--- INFORMATION GIVEN ---
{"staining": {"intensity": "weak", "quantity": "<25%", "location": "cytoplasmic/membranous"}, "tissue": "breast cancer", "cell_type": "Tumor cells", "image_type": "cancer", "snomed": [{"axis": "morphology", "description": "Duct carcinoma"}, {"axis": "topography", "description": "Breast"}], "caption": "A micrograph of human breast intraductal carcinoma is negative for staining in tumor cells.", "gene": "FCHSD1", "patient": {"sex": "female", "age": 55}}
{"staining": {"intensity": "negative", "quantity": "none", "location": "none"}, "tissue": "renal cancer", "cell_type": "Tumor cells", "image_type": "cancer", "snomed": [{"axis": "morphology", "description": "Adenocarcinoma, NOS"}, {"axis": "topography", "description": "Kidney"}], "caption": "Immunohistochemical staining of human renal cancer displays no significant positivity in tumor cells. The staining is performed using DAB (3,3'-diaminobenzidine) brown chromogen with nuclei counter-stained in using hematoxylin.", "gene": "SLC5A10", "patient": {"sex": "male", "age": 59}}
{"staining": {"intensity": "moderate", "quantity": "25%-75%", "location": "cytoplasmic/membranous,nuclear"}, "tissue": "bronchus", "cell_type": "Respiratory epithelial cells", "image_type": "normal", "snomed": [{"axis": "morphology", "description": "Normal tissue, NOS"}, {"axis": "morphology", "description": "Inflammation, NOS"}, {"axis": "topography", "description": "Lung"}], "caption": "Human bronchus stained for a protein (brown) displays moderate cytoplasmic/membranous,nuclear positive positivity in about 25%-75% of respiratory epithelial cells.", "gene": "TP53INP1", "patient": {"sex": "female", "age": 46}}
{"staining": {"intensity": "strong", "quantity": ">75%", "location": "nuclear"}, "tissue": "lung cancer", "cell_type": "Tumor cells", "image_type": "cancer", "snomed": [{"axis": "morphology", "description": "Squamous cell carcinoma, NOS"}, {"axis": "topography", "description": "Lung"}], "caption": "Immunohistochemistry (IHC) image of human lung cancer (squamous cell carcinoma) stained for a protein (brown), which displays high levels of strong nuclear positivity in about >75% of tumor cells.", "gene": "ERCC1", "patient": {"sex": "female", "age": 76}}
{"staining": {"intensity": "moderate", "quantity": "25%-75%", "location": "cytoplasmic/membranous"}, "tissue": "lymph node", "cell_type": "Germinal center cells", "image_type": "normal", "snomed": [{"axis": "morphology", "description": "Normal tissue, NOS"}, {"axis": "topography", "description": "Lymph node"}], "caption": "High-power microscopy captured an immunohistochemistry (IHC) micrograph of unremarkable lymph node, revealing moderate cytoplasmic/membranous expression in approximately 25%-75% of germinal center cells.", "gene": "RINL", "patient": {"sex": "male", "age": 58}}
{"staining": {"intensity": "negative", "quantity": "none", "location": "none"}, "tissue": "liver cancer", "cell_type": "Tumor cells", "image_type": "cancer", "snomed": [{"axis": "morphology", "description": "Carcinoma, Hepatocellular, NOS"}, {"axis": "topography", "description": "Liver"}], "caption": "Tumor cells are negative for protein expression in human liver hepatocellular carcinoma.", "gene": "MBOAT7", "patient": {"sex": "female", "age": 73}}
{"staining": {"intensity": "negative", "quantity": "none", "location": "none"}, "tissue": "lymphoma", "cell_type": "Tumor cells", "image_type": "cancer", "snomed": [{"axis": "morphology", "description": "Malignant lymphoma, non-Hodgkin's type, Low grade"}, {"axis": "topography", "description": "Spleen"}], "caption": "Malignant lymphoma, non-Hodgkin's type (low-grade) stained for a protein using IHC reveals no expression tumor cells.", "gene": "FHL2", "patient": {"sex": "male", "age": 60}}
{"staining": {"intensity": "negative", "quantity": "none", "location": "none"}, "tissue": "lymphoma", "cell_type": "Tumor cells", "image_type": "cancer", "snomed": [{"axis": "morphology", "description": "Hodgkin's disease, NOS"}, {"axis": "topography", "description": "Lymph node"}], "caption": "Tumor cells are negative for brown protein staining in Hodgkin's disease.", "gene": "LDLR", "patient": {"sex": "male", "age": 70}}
---
AIM OF THE TASK:
Copy only this part of the entries above: the line with "(IHC) image of", the line with "negative for protein", and the lines between, all exactly as written.

ANSWER FOR THIS EXERCISE:
{"staining": {"intensity": "strong", "quantity": ">75%", "location": "nuclear"}, "tissue": "lung cancer", "cell_type": "Tumor cells", "image_type": "cancer", "snomed": [{"axis": "morphology", "description": "Squamous cell carcinoma, NOS"}, {"axis": "topography", "description": "Lung"}], "caption": "Immunohistochemistry (IHC) image of human lung cancer (squamous cell carcinoma) stained for a protein (brown), which displays high levels of strong nuclear positivity in about >75% of tumor cells.", "gene": "ERCC1", "patient": {"sex": "female", "age": 76}}
{"staining": {"intensity": "moderate", "quantity": "25%-75%", "location": "cytoplasmic/membranous"}, "tissue": "lymph node", "cell_type": "Germinal center cells", "image_type": "normal", "snomed": [{"axis": "morphology", "description": "Normal tissue, NOS"}, {"axis": "topography", "description": "Lymph node"}], "caption": "High-power microscopy captured an immunohistochemistry (IHC) micrograph of unremarkable lymph node, revealing moderate cytoplasmic/membranous expression in approximately 25%-75% of germinal center cells.", "gene": "RINL", "patient": {"sex": "male", "age": 58}}
{"staining": {"intensity": "negative", "quantity": "none", "location": "none"}, "tissue": "liver cancer", "cell_type": "Tumor cells", "image_type": "cancer", "snomed": [{"axis": "morphology", "description": "Carcinoma, Hepatocellular, NOS"}, {"axis": "topography", "description": "Liver"}], "caption": "Tumor cells are negative for protein expression in human liver hepatocellular carcinoma.", "gene": "MBOAT7", "patient": {"sex": "female", "age": 73}}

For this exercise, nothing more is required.